» **TASKS**
a – Copy the reflection on prayer starting with "I am asking" and going on through "come out alive.", swapping "courage" for "resolve".
b – In the reflection on prayer, what does Hebrew Wisdom teach?

» **EXTRACT**
-------

I am asking myself why I did not consider praying that the Florida amendment not pass? Why did I think it was only necessary to pass out information, write letters, send money and talk to people. What kept me from asking my G!D to help me have the strength and courage to love and accept myself in contrast to the hatred of gays and lesbians in the world.

Rabbi Geoff says we tend to be logicians and stay in our heads forgetting we live in all four worlds: physical, intellectual, emotional and spiritual. I needed to remember that my G!D is a G!D of compassion and I can set a Kavanah, intention, that is non-linear and inclusive and does not take sides. Since my G!D can hold in the womb of creation all; perhaps like our ancestor Rebecca with Essau and Jacob we can wrestle and both come out alive.

Hebrew Wisdom teaches that prayer comes from the heart. The wisdom of my heart knows this amendment to the Florida constitution was discriminatory and limiting. I wonder what kept me from going deeply inside, setting a Kavanah for what is the highest good for both sides and talking with my G!D? And then to listen to the voice of Chesed, loving kindness and Gevurah, strength, that both blend with the energy of the heart, Tifferet, beauty and equanimity.

So I set an intention to have more conversations with my G!D in and out of prayer.

Blessings of the Vav: sometimes I have to hold my passion, my logical thinking and my relationship with my G!D together. The questioning and wrestling with my G!D and then the deep listening may help me heal as the covering of my heart slowly melts away and for a moment I will feel a part of the world I often protect myself from.

-------

» **AVAILABLE DATA**
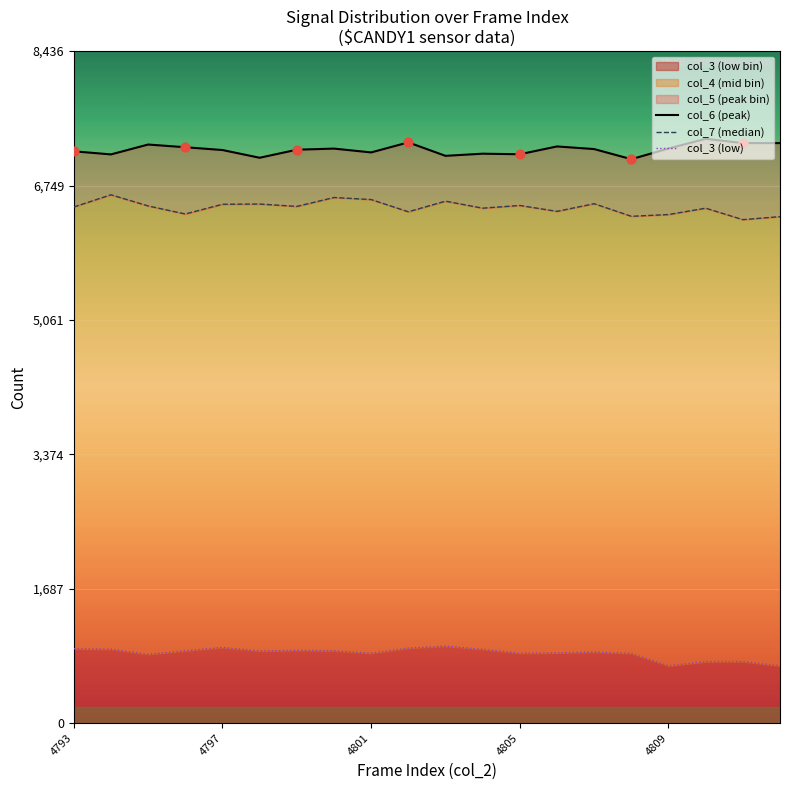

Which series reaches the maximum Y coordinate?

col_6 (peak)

-------

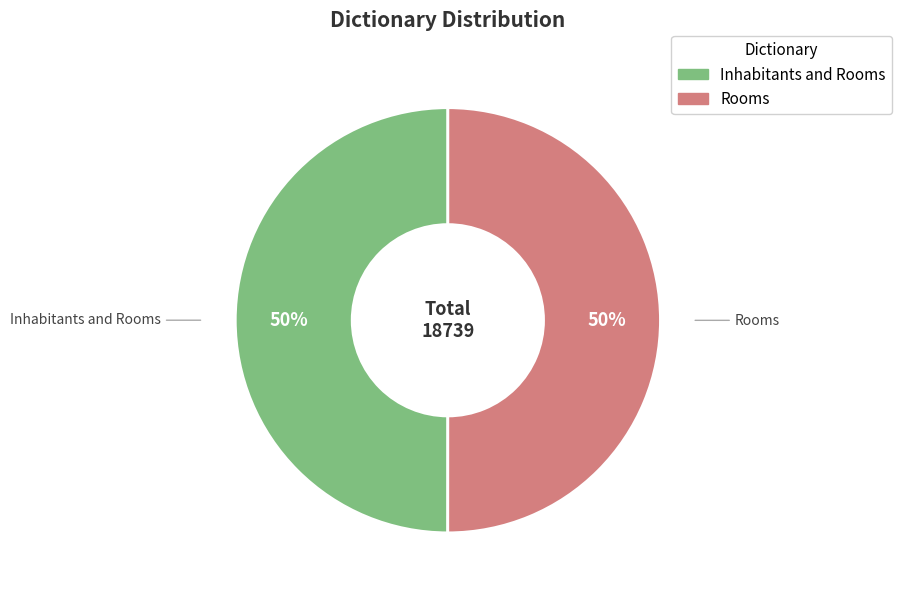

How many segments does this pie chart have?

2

-------

» **YOUR WRITTEN ANSWERS**
a –
I am asking myself why I did not consider praying that the Florida amendment not pass? Why did I think it was only necessary to pass out information, write letters, send money and talk to people. What kept me from asking my G!D to help me have the strength and resolve to love and accept myself in contrast to the hatred of gays and lesbians in the world.

Rabbi Geoff says we tend to be logicians and stay in our heads forgetting we live in all four worlds: physical, intellectual, emotional and spiritual. I needed to remember that my G!D is a G!D of compassion and I can set a Kavanah, intention, that is non-linear and inclusive and does not take sides. Since my G!D can hold in the womb of creation all; perhaps like our ancestor Rebecca with Essau and Jacob we can wrestle and both come out alive.

b – Prayer comes from the heart.